Update the existing data by id. We don’t need to filter by whether it is new or not, as this will only apply where the JOIN is valid.

UPDATE `surrogatekey.existing_data` e
SET
col1 = s.col1,
col2 = s.col2,
col3 = s.col3,
col4 = s.col4
FROM
`surrogatekey.staging_data` s
WHERE
e.id = s.id;

Inserting the New Data

Insert new rows where it is a IsNew row.

INSERT INTO  `surrogatekey.existing_data`
(id, key1, key2, key3, col1, col2, col3, col4)
SELECT
* EXCEPT (IsNew)
FROM
`surrogatekey.staging_data`
WHERE
IsNew;

Merge Data — Incrementing

Alternatively, one MERGE statement generates a new surrogate key as needed and updates/inserts into the existing table. This is pulling together the previous SQL without the complexity of tracking whether it is a new row.

MERGE INTO `surrogatekey.existing_data` AS e
USING (
SELECT
IFNULL(e.id,
maxId + ROW_NUMBER() OVER (
ORDER BY
e.id
)
) AS Id,
i.*
FROM
`surrogatekey.incoming_data` i
LEFT JOIN `surrogatekey.existing_data` e
USING (key1, key2, key3)
CROSS JOIN (
SELECT
MAX(id) AS maxId
FROM
`surrogatekey.existing_data`
) m
) s
ON e.id=s.id
WHEN MATCHED THEN
UPDATE SET
col1 = s.col1,
col2 = s.col2,
col3 = s.col3,
col4 = s.col4
WHEN NOT MATCHED THEN
INSERT ROW

Merge Data — HASH

Using a HASH it is even more straightforward — simply UPDATE or INSERT as appropriate from the incoming data, as the HASH can be calculated by each row.

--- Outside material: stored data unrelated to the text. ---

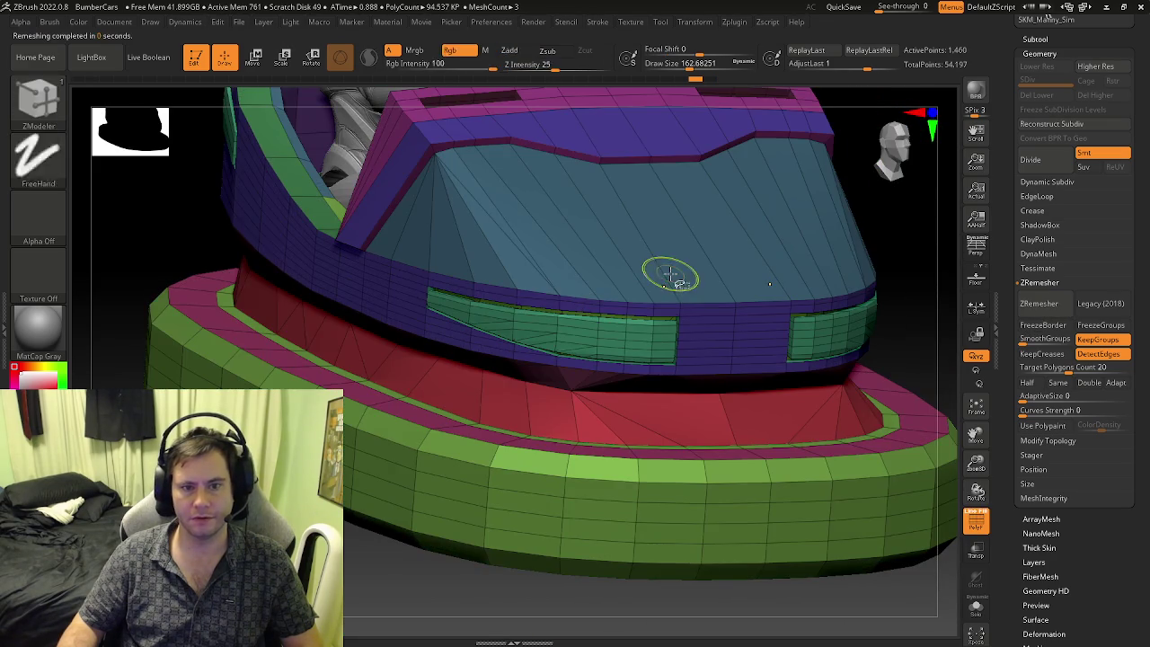
key("ctrl+shift+z")
key("ctrl+shift+z")
key("ctrl+shift+z")
key("ctrl+shift+z")
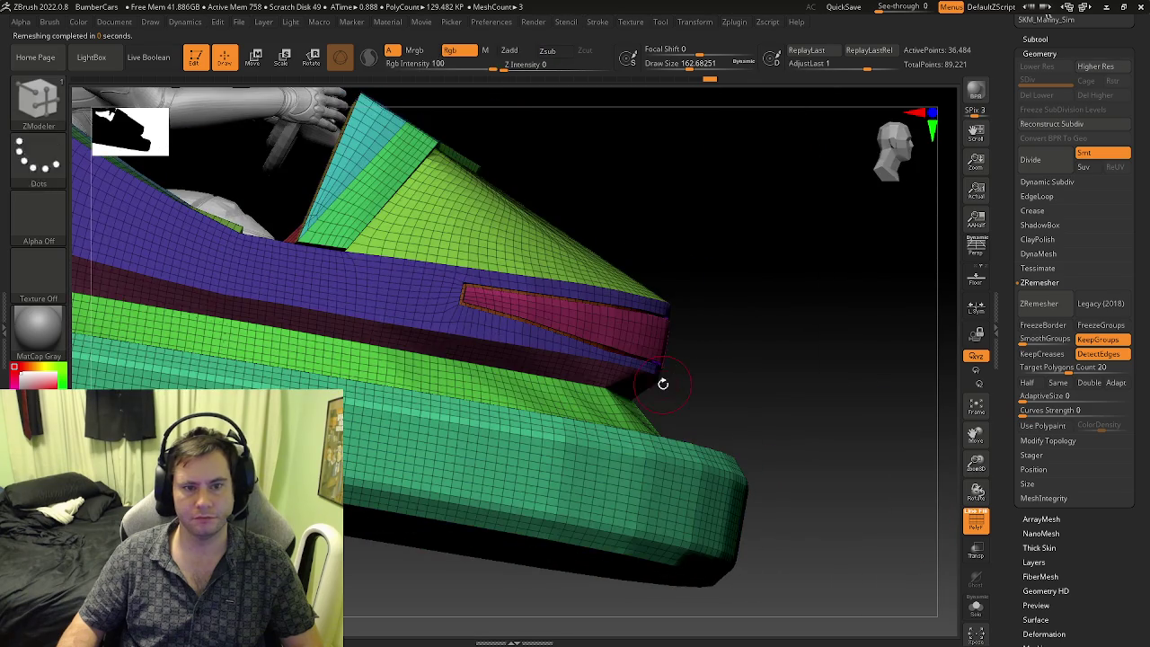
key("ctrl+shift+z")
key("ctrl+shift+z")
key("ctrl+shift+z")
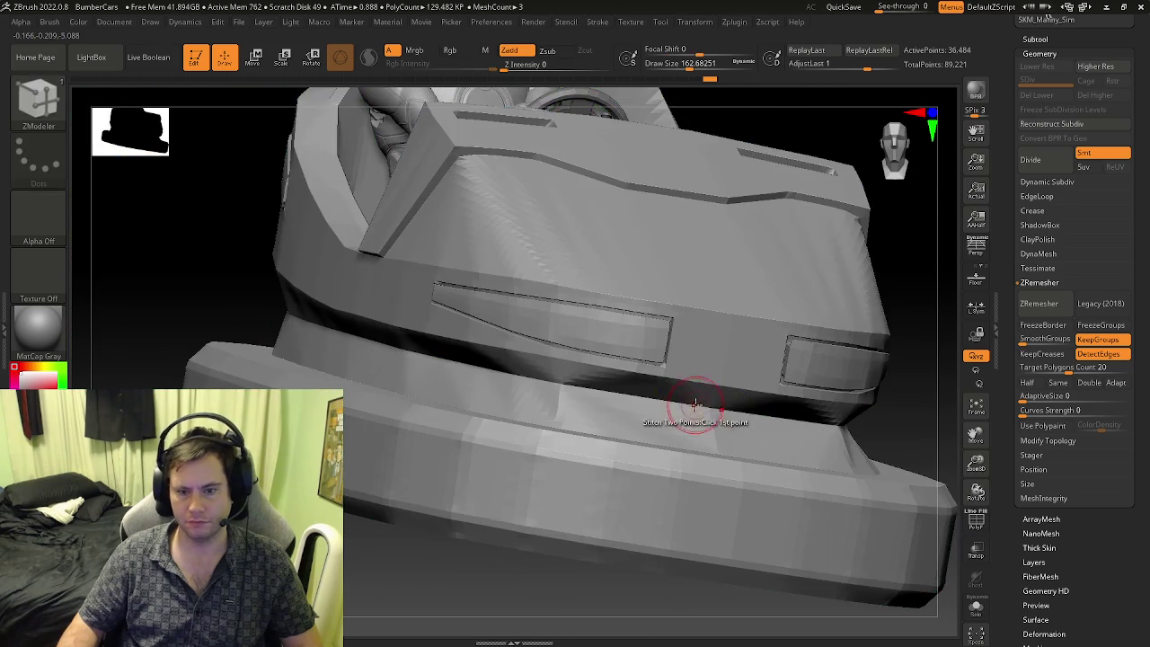
key("ctrl+shift+z")
key("ctrl+shift+z")
key("ctrl+shift+z")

MERGE INTO `surrogatekey.existing_data_hash` AS e
USING (
SELECT
FARM_FINGERPRINT(TO_JSON_STRING(STRUCT(key1, key2, key3)))
AS id,
*
FROM
`surrogatekey.incoming_data` AS i
) AS i
ON (e.id=i.id)
WHEN MATCHED THEN
UPDATE SET
col1 = i.col1,
col2 = i.col2,
col3 = i.col3,
col4 = i.col4
WHEN NOT MATCHED THEN
INSERT ROW

Merge Data — CONCAT

A HASH can be very powerful and simple, but another alternative is to CONCAT all of the keys together as a large string. This has the benefit of guaranteeing uniqueness (as long as it is constructed well), and is also explanable by looking at the key.

Using id as a STRING rather than INT64, it could be calculated as the following:

CONCAT(
CAST(key1 AS STRING), '-',
CAST(key2 AS STRING), '-',
CAST(key3 AS STRING)
) AS id,

Conclusion

Surrogate keys can be useful, but it is also worth thinking about how they are being used and the complexity that they introduce. While performance can be important, querying patterns can be the most important.

Looking into HASH alternatives — or, even better, not using surrogate keys — is worth thinking about.

--

--